ContractsProf Blog

Editor: Myanna Dellinger
University of South Dakota School of Law

Thursday, June 4, 2015

Important Wrap Contracts Decision from Judge Weinstein (EDNY)

JackbweinsteinPlaintiff Adam Berkson,  alleges that the defendant, Gogo, misled him and a putative class of similarly situated consumers, who signed up for in-flight wifi service through Gogo's website. Plaintiffs allege that the website led them to believe that they were signing up for a one-month subscription.  Gogo claims that its site clearly provides for automatic renewal, as well as mandatory arbitration and choice of venue.  Plaintiffs allege breach of the implied covenant of good faith and fair dealing, unjust enrichment, and violations of consumer protection statutes.  Gogo responded with a motion to transfer venue, compel arbitration and dismiss for lack of standing.  As the first two parts of Gogo's motion related to its terms of use, Judge Weinstein had to address plaintiffs' claim that they were not bound by hidden terms.  

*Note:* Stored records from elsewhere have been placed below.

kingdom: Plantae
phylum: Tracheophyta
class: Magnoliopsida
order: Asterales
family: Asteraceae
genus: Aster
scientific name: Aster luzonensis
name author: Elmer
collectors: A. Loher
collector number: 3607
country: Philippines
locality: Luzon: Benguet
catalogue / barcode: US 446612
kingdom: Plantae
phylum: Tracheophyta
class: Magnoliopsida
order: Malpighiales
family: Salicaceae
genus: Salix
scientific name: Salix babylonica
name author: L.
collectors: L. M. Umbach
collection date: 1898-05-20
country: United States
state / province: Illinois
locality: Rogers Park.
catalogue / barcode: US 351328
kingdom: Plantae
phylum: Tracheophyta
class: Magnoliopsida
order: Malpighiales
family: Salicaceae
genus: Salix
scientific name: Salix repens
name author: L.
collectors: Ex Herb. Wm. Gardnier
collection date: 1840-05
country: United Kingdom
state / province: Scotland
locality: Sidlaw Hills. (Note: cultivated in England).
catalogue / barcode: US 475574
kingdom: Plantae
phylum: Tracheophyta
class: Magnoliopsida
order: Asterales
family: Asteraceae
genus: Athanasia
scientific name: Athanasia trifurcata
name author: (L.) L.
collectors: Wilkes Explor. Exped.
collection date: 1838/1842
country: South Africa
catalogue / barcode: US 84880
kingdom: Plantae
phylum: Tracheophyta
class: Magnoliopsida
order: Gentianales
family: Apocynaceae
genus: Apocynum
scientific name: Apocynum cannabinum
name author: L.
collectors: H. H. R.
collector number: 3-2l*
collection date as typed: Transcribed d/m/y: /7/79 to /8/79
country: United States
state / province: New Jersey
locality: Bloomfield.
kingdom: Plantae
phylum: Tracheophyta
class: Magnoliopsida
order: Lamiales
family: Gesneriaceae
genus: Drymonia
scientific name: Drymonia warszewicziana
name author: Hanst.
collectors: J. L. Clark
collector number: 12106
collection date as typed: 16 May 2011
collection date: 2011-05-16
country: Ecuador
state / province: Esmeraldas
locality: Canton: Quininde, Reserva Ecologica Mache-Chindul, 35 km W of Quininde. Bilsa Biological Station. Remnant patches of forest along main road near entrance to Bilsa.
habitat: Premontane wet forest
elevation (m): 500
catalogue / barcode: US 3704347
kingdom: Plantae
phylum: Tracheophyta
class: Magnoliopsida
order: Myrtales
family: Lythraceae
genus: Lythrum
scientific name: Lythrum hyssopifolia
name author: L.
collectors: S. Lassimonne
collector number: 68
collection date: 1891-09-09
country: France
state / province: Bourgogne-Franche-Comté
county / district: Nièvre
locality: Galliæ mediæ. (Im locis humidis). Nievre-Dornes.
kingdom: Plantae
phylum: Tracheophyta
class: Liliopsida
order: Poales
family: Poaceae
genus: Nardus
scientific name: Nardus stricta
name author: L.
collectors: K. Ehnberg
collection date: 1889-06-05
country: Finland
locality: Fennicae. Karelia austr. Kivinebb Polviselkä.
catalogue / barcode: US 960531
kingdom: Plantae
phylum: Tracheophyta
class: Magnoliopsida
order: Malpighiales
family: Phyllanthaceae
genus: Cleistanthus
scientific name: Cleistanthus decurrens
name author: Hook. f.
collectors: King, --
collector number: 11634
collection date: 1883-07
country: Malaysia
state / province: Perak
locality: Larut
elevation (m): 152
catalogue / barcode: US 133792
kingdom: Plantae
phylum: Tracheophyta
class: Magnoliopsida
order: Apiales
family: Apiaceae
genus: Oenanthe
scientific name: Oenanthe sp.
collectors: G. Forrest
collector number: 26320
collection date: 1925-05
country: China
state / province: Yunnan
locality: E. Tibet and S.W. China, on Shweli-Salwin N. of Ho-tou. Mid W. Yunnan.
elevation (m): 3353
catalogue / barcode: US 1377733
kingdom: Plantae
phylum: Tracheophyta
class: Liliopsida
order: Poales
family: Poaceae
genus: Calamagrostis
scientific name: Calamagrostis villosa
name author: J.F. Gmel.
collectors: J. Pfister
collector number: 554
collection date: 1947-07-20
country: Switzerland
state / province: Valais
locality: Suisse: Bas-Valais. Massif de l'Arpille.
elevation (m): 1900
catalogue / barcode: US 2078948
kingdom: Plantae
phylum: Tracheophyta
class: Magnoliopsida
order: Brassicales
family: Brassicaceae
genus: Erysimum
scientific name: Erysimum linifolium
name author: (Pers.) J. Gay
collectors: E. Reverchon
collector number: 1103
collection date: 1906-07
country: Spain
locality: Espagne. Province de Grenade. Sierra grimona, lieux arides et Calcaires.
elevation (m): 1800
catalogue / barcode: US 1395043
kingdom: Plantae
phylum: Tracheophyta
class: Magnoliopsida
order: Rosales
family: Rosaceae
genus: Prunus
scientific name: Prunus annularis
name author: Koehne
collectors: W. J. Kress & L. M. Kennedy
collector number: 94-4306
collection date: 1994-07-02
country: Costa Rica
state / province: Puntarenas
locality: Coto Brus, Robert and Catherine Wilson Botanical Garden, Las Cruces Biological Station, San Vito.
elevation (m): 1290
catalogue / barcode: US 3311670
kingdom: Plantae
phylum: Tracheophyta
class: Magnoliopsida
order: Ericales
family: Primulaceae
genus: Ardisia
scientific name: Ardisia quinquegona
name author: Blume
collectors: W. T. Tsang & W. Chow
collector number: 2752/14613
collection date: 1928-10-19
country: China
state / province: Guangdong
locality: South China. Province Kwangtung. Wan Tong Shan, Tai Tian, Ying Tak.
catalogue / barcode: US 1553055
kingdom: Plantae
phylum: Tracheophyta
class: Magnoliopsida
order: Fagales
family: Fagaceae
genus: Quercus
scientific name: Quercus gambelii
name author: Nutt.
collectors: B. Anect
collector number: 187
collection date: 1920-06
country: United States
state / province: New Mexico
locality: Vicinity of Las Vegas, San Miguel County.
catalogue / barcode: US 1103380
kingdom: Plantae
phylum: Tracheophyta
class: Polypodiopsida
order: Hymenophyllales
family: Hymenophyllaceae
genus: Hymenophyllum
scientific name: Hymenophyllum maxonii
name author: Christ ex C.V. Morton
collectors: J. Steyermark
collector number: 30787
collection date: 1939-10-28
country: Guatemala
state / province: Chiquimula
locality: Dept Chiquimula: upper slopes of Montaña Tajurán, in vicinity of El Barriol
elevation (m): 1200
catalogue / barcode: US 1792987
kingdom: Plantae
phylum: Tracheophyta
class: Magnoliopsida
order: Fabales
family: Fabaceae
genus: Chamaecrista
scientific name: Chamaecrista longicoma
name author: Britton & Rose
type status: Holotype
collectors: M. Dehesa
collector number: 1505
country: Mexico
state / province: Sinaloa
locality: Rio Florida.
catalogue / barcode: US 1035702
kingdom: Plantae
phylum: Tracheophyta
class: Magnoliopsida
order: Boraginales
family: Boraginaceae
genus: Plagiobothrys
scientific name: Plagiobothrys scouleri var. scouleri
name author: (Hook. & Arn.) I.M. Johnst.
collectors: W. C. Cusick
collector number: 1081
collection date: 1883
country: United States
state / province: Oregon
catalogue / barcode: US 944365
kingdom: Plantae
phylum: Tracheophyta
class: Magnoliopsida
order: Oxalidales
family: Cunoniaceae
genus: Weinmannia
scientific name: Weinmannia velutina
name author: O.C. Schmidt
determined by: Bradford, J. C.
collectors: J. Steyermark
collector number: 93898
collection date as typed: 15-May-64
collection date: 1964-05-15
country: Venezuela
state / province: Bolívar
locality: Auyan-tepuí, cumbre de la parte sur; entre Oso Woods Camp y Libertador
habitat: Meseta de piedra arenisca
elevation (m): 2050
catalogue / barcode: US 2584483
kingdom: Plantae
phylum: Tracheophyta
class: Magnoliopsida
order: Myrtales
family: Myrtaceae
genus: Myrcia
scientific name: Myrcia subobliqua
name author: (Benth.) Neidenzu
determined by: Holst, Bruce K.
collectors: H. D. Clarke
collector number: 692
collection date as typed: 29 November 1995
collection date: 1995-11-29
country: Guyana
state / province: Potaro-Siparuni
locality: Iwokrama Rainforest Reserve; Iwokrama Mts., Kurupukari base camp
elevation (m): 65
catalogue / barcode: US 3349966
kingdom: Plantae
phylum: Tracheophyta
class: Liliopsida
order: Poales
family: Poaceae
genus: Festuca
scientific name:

In an 83-page memorandum and order of the case, available hereJudge Weinstein denied all three parts of Gogo's motion.  Judge Weinstein identifies three policy questions raised by the suit.  We are most interested in the first: 

[H]ow should courts deal with hybrid versions of “browsewrap” and “clickwrap” electronic contracts of adhesion (referred to in this memorandum as “sign-in-wraps”) that do not provide internet users with a compelling reason to examine terms favoring defendants?

We note in passing that in defining his terms and throughout the opinion, Judge Weinstein relies on Nancy Kim's book, Wrap Contracts.  He also takes note of other excellent work by scholars whose work has been featured on this blog, such as Oren Bar-Gill, Woodrow Hartzog Juliet Moringiello and Tess Wilkinson-Ryan, among others.

Judge Weinstein concluded that, in the circumstances present in the case, "the average internet user would not have been informed. . . that he was binding himself to a sign-in-wrap" and that the wrap contract thus "does not support the venue and arbitration clauses relied upon by defendants."  The relevant facts are a bit different for the two named plaintiffs, but the basic gist is that they would have to click on the words "terms of use" in order to gain access to them, and they could agree to those terms of use without clicking on the words.  In addition, Gogo's arbitration and venue provisions were not added until after plaintiffs signed up for the service.

After a truly impressive survey of the caselaw and the scholarly literature, Judge Weinstein emerges with some general principles:

  • “terms of use” will not be enforced where there is no evidence that the website user had notice of the agreement;
  • “terms of use” will be enforced when a user is encouraged by the design and content of the website and the agreement’s webpage to examine the terms clearly available through hyperlinkage; and
  • “terms of use” will not be enforced where the link to a website’s terms is buried at the bottom of a webpage or tucked away in obscure corners of the website where users are unlikely to see it.

Applying these principles, Judge Weinstein concludes that Gogo could not establish that the named plaintiffs knowingly bound themselves to Gogo's terms of use.  Along the way, Judge Weinstein notes that some of the wrap contract cases are not correctly decided and do not accurately apply precedent.  He also makes clear that the design and presentation of the contract matter in determining whether a consumer has had an opportunity to give meaningful consent to terms in a wrap contract.